• _DOCUMENT PASSAGE_:
- Formation sign of the 5th Anti-Aircraft division.
- Active: 1 September 1938–30 September 1942
- Country: United Kingdom
- Branch: Territorial Army
- Type: Anti-Aircraft Division
- Role: Air Defence
- Part of: Anti-Aircraft Command (1938–40) I AA Corps (1940–42)
- Garrison/HQ: Reading, Berkshire
- Engagements: Battle of Britain The Blitz

= 5th Anti-Aircraft Division (United Kingdom) =

The 5th Anti-Aircraft Division (5th AA Division) was an air defence formation of Britain's Territorial Army, created in the period of tension before the outbreak of the Second World War. It defended Southern England during the Battle of Britain and the Blitz.

• _INFORMATION PROVIDED_:
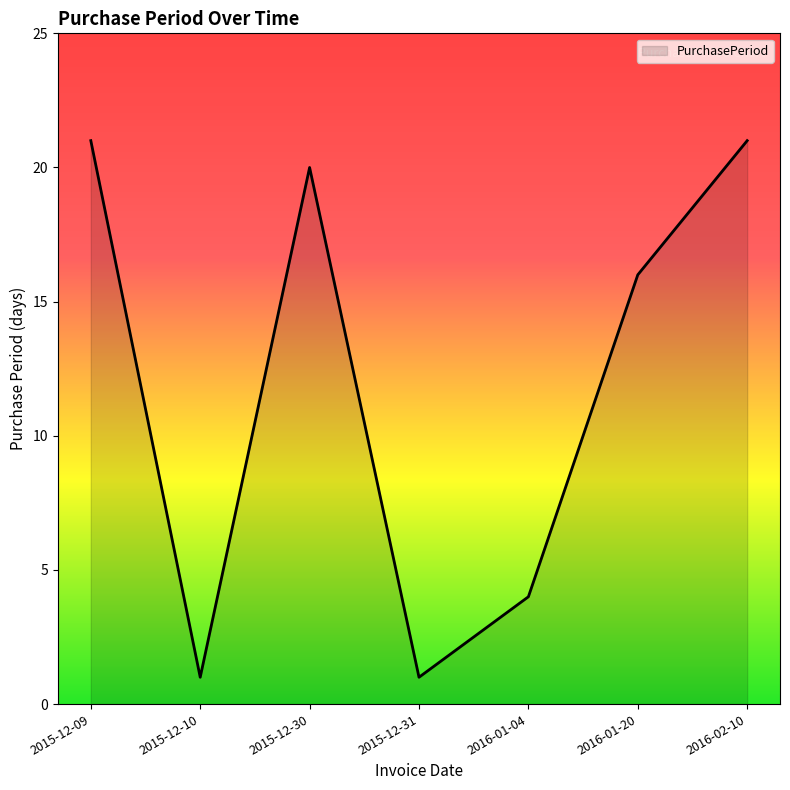

What is the difference between the values at 2016-01-04 and 2015-12-30?

16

• _WORK TASK_:
Using the text on the 5th Anti-Aircraft Division, answer:
(a) Where was the division's headquarters?
(b) On what date did the division stop being active?
(c) Which part of Britain did the division defend during the Battle of Britain and the Blitz?

• _WRITTEN RESPONSE_:
(a) Reading, Berkshire
(b) 30 September 1942
(c) Southern England